*Aim of the task*.
Every line of the records below from the line with "This Cookie Policy explains" up to and including the line with "that are stored" must be reproduced exactly, and no line outside that range.

[Task input]

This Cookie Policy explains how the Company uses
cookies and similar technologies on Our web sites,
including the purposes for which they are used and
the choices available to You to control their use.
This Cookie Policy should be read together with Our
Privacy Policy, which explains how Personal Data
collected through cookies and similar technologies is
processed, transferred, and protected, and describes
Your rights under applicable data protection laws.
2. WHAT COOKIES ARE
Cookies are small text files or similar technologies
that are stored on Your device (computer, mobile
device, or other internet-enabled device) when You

[/Task input]
[Task input]

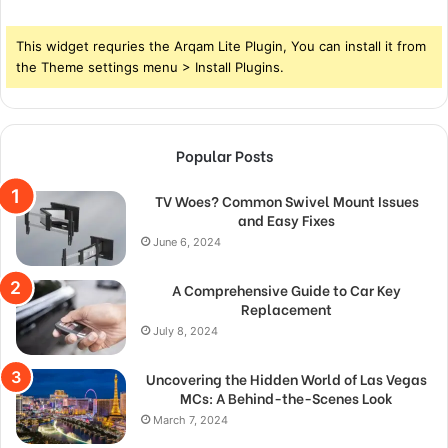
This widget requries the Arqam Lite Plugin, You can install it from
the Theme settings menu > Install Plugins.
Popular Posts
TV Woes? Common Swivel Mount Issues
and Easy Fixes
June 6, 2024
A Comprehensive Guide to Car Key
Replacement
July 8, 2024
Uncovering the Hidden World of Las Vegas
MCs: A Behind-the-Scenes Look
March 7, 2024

[/Task input]

*Result*.
This Cookie Policy explains how the Company uses
cookies and similar technologies on Our web sites,
including the purposes for which they are used and
the choices available to You to control their use.
This Cookie Policy should be read together with Our
Privacy Policy, which explains how Personal Data
collected through cookies and similar technologies is
processed, transferred, and protected, and describes
Your rights under applicable data protection laws.
2. WHAT COOKIES ARE
Cookies are small text files or similar technologies
that are stored on Your device (computer, mobile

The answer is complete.